School of Cultural Studies & Humanities

0113 81 23361 H.Shore@leedsbeckett.ac.uk

About Dr Heather Shore

Heather's most recent book is London's Criminal Underworlds, c. 1720 - c. 1930: A Social and Cultural History (Palgrave Macmillan, 2015).This major research monograph explores changing ideas about the criminal underworld from the early eighteenth until the early twentieth century. It builds on the research she has previously done into individual criminals and organised crime gangs, providing a framework to explore contemporary understandings of habitual and serious criminality.

Her first book, Artful Dodgers: Youth and Crime in Early Nineteenth Century London (Boydell, 1999) focussed on juvenile crime in the early nineteenth-century metropolis. The book has been very favourable reviewed and remains a key text for students studying the historical development of juvenile justice in Britain.
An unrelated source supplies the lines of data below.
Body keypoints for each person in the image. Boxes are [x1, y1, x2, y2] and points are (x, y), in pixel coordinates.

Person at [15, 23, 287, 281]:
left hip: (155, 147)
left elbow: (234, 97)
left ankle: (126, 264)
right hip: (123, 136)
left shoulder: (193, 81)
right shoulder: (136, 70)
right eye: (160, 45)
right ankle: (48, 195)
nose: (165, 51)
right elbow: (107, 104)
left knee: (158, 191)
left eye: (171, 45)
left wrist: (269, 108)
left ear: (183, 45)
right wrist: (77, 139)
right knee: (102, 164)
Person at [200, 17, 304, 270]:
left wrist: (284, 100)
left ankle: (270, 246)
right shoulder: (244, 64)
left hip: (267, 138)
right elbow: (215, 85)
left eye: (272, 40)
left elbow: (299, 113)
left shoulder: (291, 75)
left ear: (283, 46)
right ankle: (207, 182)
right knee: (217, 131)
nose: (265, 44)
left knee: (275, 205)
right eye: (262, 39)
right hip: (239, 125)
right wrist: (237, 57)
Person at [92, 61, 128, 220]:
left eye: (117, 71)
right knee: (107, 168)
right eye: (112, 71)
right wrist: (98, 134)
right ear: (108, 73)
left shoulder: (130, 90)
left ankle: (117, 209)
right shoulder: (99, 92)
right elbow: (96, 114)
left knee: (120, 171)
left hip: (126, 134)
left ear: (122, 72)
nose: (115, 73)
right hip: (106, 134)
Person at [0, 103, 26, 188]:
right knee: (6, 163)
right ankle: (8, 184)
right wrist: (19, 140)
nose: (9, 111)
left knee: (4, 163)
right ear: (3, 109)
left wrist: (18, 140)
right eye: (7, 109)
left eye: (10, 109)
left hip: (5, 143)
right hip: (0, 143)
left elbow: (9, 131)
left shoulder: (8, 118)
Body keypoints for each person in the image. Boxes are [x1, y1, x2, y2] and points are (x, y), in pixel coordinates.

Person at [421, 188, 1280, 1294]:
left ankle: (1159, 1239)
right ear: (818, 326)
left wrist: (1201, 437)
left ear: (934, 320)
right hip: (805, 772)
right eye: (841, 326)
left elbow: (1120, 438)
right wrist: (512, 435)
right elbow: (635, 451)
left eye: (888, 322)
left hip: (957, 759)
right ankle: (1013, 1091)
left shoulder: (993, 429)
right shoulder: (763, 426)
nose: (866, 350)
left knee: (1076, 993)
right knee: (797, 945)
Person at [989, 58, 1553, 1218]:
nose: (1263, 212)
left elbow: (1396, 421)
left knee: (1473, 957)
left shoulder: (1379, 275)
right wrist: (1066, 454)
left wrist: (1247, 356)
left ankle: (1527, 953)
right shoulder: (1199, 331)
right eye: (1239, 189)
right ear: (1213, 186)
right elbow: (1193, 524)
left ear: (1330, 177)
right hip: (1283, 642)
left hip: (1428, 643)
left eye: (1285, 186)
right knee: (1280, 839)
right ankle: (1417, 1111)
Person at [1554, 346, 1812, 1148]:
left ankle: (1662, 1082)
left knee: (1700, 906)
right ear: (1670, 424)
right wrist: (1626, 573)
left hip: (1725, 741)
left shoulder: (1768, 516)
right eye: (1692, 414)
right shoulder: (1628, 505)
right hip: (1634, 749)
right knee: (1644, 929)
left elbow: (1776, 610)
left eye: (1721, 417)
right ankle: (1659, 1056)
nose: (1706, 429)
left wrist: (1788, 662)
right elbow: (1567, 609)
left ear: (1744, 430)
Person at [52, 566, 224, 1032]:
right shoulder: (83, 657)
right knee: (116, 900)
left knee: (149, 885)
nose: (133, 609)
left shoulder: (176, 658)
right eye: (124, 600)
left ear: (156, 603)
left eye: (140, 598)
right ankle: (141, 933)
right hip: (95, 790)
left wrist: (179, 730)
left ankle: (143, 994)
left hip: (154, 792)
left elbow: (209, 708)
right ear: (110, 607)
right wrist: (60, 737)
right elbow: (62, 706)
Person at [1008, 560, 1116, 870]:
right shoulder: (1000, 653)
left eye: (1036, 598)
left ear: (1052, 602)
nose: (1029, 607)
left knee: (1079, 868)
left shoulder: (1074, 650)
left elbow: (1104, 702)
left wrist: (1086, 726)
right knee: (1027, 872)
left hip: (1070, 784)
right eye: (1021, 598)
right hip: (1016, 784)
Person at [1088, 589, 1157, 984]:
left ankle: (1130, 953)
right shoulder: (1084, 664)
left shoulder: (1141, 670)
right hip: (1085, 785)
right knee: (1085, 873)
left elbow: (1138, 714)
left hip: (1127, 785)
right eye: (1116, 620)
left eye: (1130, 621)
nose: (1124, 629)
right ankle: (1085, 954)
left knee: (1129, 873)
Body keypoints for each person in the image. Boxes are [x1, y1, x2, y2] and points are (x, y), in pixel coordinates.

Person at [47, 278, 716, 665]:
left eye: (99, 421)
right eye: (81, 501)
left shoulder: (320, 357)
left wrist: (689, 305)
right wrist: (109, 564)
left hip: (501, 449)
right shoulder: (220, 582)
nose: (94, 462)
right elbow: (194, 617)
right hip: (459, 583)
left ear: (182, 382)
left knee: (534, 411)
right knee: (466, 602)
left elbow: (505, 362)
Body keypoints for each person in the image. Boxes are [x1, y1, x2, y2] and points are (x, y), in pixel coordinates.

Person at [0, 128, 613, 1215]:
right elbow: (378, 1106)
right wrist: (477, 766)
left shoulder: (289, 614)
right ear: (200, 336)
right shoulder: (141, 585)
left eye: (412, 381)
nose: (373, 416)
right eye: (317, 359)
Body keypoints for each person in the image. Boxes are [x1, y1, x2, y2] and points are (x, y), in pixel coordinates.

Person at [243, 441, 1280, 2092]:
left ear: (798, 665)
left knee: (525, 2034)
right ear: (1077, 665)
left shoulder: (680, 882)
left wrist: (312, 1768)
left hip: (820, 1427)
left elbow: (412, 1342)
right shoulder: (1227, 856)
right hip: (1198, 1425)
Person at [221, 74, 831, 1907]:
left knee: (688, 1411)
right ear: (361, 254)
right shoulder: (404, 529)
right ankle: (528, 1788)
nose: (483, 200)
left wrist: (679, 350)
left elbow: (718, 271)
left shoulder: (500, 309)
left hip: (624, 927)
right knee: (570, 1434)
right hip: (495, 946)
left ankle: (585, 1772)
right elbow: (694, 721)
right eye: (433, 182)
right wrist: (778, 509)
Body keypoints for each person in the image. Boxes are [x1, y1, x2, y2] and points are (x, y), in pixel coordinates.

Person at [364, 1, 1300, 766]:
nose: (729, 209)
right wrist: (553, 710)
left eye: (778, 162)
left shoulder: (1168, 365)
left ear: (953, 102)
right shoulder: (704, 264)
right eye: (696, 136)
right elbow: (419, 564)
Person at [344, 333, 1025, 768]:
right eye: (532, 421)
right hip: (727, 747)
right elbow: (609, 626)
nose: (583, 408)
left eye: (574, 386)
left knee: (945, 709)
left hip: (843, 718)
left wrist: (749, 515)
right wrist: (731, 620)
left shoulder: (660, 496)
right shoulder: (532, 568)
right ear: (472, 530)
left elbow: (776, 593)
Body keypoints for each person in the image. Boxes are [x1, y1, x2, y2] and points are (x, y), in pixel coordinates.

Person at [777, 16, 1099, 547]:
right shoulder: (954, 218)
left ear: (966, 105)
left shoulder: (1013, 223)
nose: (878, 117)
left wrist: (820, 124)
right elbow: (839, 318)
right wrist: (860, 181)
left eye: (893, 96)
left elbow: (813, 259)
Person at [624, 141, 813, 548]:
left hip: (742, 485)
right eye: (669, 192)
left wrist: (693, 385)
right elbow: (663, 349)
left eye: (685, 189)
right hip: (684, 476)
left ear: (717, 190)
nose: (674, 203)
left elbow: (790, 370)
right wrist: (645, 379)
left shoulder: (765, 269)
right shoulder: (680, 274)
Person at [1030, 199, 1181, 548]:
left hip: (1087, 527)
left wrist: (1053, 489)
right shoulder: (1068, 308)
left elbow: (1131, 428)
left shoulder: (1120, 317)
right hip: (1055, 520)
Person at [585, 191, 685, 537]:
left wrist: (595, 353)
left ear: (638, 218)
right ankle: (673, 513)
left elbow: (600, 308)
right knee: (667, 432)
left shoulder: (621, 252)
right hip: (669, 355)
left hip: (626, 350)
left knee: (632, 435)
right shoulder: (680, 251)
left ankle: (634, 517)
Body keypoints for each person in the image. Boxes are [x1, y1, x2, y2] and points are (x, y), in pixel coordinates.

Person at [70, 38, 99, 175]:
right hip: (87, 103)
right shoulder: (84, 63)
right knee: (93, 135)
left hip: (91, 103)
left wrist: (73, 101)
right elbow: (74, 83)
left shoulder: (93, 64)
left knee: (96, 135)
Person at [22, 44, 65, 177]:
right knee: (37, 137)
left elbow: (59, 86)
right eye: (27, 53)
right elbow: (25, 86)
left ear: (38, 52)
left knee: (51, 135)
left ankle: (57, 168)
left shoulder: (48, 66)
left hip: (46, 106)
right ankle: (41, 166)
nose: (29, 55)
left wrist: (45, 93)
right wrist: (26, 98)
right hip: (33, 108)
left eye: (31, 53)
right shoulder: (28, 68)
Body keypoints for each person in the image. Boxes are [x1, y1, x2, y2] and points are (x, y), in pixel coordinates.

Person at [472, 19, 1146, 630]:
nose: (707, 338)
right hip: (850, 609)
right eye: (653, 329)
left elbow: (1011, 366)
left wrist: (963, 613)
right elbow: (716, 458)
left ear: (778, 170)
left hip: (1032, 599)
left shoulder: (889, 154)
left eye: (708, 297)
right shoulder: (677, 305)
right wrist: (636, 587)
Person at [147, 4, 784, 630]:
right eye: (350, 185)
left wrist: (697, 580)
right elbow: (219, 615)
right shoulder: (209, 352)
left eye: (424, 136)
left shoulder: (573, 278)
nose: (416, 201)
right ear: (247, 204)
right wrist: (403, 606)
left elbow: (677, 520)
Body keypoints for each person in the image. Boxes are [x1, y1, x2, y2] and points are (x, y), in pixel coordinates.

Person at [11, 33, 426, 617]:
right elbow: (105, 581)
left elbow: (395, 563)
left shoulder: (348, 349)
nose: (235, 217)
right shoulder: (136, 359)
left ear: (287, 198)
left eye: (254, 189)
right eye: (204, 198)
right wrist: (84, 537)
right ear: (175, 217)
She has also co-edited two collections of essays and published in major history journals such as Social History and Twentieth Century British History.

Current Teaching

  • Conmen and Cutpurses: Criminal Lives in the Old Bailey, c. 1672 – c. 1834 (History, Yr 3)
  • Watching the Detectives: Representations of Crime and Policing, c. 1850 to c. 1930 (English and History, Yr 2)
  • Underworlds: Representations of Crime, Police and Criminals, c. 1700 – c. 1945 (MA Social History)

Research Interests

Heather has most recently been working on a research project with crime historians Barry Godfrey (Liverpool) and Pam Cox (Essex) on the long term impact of 19th and 20th century youth justice interventions. The project uses digitised historical data to establish 'what happened next' to a large cohort of delinquent, difficult and destitute children passing through England's early youth justice systems. The project has built up a critical history of multi-agency, mixed economy and partnership working within youth justice by examining its networks of charities, local authorities and local employers. It has also raised questions about the uses of historical evidence in contemporary evidence-based policy making. Heather is currently involved with her co-researchers in the writing of a research monograph based on this project, to be published by Oxford University Press.